Required action => Within the records below, reproduce without change the lines from the line that has "içeren, imla kuralları" through the line that has "kan konfigureras som 4", and only those.

Data for review =>
============

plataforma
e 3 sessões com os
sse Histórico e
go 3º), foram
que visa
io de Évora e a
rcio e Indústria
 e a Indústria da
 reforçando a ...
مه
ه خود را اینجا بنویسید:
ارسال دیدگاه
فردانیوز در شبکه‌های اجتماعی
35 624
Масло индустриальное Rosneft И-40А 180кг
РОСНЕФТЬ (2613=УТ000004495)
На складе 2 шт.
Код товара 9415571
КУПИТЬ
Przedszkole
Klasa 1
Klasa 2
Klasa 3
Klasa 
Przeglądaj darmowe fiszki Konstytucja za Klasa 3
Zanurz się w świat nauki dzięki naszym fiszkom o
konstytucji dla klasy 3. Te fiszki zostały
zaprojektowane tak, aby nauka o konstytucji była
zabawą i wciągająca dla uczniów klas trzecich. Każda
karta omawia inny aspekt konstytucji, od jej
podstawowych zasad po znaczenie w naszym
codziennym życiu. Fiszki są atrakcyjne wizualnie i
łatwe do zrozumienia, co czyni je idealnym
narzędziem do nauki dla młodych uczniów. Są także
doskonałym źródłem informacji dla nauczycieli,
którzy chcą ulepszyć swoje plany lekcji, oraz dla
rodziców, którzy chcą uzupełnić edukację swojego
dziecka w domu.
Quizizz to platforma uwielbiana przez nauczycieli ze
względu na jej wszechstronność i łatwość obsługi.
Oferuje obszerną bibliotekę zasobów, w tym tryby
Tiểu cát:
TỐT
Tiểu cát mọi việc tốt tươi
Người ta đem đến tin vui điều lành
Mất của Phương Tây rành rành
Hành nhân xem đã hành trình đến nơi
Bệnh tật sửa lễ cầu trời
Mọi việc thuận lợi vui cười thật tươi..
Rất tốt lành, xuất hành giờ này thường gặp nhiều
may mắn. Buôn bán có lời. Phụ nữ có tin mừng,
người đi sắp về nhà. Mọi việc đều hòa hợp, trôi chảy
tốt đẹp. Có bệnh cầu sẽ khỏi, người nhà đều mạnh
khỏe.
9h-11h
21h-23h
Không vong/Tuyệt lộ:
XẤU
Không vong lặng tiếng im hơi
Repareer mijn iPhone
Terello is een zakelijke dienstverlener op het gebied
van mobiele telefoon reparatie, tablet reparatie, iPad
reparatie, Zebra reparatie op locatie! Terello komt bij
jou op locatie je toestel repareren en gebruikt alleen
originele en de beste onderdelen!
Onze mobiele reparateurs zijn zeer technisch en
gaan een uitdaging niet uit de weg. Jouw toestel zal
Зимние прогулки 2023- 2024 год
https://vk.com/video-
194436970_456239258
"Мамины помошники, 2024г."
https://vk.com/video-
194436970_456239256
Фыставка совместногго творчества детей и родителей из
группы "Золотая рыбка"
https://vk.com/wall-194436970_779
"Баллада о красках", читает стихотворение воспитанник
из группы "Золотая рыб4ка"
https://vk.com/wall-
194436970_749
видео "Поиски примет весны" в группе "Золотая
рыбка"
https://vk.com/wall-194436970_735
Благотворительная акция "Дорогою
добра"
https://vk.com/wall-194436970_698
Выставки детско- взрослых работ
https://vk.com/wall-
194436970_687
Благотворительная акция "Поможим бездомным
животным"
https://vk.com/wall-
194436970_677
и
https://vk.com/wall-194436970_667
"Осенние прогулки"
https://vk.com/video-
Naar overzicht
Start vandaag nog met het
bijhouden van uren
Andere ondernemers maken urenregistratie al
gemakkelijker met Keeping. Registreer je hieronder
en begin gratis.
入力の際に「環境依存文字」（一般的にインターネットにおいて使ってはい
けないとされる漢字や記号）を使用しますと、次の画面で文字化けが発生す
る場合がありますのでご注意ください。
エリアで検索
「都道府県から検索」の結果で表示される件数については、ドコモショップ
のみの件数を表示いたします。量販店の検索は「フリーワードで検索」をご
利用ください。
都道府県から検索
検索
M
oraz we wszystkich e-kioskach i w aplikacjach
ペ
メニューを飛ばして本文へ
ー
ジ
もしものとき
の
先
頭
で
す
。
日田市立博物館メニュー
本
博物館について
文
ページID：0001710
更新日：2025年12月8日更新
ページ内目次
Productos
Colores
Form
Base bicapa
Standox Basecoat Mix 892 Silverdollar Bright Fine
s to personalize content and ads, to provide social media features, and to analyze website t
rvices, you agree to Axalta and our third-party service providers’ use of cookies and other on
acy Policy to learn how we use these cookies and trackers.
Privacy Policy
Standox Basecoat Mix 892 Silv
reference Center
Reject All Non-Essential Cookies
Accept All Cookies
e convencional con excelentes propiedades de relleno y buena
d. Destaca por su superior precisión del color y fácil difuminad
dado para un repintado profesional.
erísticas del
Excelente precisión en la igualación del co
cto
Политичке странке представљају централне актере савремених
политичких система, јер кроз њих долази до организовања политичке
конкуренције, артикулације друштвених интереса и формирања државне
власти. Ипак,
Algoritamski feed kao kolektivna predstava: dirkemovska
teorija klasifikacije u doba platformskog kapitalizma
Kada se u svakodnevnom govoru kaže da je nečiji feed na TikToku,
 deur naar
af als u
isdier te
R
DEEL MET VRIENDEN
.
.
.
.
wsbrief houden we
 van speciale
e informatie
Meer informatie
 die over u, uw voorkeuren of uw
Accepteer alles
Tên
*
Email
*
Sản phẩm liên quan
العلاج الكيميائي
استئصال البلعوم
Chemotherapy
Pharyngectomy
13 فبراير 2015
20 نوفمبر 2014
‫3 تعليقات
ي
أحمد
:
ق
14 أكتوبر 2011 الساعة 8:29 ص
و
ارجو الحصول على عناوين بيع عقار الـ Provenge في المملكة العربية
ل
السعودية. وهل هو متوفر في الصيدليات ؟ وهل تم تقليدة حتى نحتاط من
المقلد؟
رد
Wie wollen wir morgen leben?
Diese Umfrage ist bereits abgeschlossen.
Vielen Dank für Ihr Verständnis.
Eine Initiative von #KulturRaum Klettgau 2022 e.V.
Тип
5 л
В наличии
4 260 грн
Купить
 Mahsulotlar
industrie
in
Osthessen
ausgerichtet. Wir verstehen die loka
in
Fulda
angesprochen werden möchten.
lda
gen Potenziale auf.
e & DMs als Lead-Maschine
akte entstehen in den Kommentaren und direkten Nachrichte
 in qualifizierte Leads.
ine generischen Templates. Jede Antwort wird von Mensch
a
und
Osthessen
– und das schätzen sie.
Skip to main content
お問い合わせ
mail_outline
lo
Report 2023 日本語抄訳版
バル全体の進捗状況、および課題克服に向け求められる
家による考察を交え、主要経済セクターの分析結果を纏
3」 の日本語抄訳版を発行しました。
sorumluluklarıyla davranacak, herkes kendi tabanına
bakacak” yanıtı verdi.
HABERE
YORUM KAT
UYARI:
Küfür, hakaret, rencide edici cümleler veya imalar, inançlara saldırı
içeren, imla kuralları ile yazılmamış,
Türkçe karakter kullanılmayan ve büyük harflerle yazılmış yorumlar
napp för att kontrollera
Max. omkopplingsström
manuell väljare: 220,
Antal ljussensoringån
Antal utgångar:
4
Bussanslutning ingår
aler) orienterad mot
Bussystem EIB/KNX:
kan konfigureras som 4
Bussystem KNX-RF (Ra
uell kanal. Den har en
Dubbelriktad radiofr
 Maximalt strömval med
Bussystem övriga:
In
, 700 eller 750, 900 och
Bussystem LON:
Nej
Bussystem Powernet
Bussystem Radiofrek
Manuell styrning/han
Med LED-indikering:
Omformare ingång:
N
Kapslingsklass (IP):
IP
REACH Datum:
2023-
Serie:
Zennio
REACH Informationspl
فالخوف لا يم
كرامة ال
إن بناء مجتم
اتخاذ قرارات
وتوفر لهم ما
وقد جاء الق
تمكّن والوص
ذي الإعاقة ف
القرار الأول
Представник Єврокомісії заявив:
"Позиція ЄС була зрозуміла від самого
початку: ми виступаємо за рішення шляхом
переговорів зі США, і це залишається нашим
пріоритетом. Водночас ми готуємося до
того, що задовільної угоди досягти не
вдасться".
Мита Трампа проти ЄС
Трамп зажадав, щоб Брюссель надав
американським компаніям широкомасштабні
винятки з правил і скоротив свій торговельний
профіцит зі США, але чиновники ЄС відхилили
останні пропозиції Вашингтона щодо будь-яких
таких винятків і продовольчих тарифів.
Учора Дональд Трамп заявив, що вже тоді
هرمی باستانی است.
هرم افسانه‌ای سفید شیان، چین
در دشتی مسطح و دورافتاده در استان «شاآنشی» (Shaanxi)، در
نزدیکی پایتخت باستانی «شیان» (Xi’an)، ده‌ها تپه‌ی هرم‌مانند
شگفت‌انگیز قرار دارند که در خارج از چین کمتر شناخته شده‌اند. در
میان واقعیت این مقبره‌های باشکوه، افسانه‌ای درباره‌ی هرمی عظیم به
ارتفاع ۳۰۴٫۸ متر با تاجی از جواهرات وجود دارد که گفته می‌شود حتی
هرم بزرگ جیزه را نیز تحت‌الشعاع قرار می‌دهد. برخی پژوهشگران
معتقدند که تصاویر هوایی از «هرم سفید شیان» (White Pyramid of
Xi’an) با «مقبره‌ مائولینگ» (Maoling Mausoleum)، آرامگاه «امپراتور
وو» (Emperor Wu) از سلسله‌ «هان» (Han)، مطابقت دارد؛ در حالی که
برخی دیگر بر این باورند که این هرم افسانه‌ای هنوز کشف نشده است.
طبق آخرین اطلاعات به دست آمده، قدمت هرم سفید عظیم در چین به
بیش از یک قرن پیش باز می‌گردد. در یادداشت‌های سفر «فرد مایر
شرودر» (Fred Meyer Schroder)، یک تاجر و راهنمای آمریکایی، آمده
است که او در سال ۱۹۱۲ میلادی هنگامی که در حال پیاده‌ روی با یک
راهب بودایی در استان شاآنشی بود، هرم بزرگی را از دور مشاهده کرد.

============

Response =>
içeren, imla kuralları ile yazılmamış,
Türkçe karakter kullanılmayan ve büyük harflerle yazılmış yorumlar
napp för att kontrollera
Max. omkopplingsström
manuell väljare: 220,
Antal ljussensoringån
Antal utgångar:
4
Bussanslutning ingår
aler) orienterad mot
Bussystem EIB/KNX:
kan konfigureras som 4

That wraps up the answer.